Curate TextProcess DataDeduplication

Semantic Deduplication

View as Markdown

Detect and remove semantically redundant data from your large text datasets using NeMo Curator.

Unlike exact or fuzzy deduplication, which focus on textual similarity, semantic deduplication leverages the meaning of content to identify duplicates. This approach can significantly reduce dataset size while maintaining or even improving model performance.

The technique uses embeddings to identify “semantic duplicates” - content pairs that convey similar meaning despite using different words.

GPU Acceleration: Semantic deduplication requires GPU acceleration for both embedding generation and clustering operations. This method uses cuDF for GPU-accelerated dataframe operations and PyTorch models on GPU for optimal performance.

How It Works

Semantic deduplication identifies meaning-based duplicates using embeddings:

  1. Generates embeddings for each document using transformer models
  2. Clusters embeddings using K-means
  3. Computes pairwise cosine similarities within clusters
  4. Identifies semantic duplicates based on similarity threshold
  5. Removes duplicates, keeping one representative per group

Before You Start

Prerequisites:

  • GPU acceleration (required for embedding generation and clustering)
  • Stable document identifiers for removal (either existing IDs or IDs managed by the workflow and removal stages)

Running in Docker: When running semantic deduplication inside the NeMo Curator container, ensure the container is started with --gpus all so that CUDA GPUs are available. Without this flag, you will see RuntimeError: No CUDA GPUs are available. Also activate the virtual environment with source /opt/venv/env.sh after entering the container.

Items from a data source:
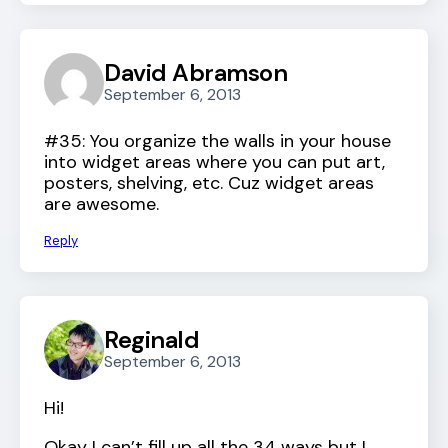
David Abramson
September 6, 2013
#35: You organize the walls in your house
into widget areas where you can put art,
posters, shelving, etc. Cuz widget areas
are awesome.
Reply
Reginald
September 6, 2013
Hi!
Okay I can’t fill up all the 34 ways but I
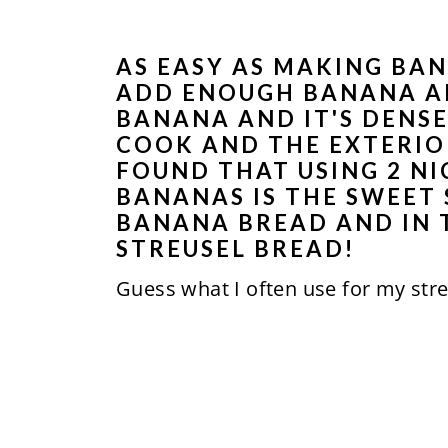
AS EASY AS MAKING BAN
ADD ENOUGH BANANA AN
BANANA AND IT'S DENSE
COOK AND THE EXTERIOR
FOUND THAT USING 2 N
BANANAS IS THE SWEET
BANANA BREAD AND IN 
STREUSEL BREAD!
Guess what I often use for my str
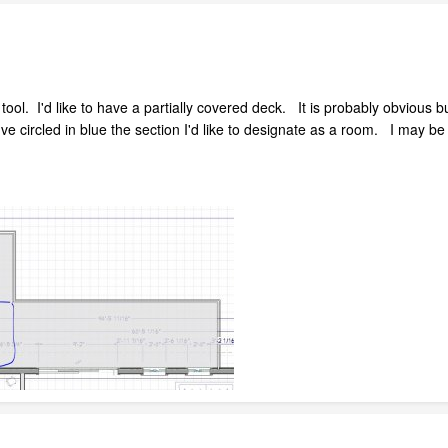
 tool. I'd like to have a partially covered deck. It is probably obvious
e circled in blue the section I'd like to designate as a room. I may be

ASSIGNED TASK 1
Using the semantic deduplication page, explain in one to three sentences why the NeMo Curator container should be started with --gpus all.
ASSIGNED TASK 2
In the entries, begin at the line that has "AS EASY AS MAKING BAN" and stop after the last line of the entries, switching "deck" to "patio" and keeping everything else the same. Give only those lines, with the pictures left out.
The semantic deduplication page and the entries come from unrelated sources.

TASK OUTPUT 1
Starting the container with --gpus all makes CUDA GPUs available inside it, and semantic deduplication needs GPUs for embedding generation and clustering. Without this flag, you will see "RuntimeError: No CUDA GPUs are available."

TASK OUTPUT 2
AS EASY AS MAKING BAN
ADD ENOUGH BANANA AN
BANANA AND IT'S DENSE
COOK AND THE EXTERIOR
FOUND THAT USING 2 N
BANANAS IS THE SWEET
BANANA BREAD AND IN 
STREUSEL BREAD!
Guess what I often use for my str
 tool. I'd like to have a partially covered patio. It is probably obvious
e circled in blue the section I'd like to designate as a room. I may be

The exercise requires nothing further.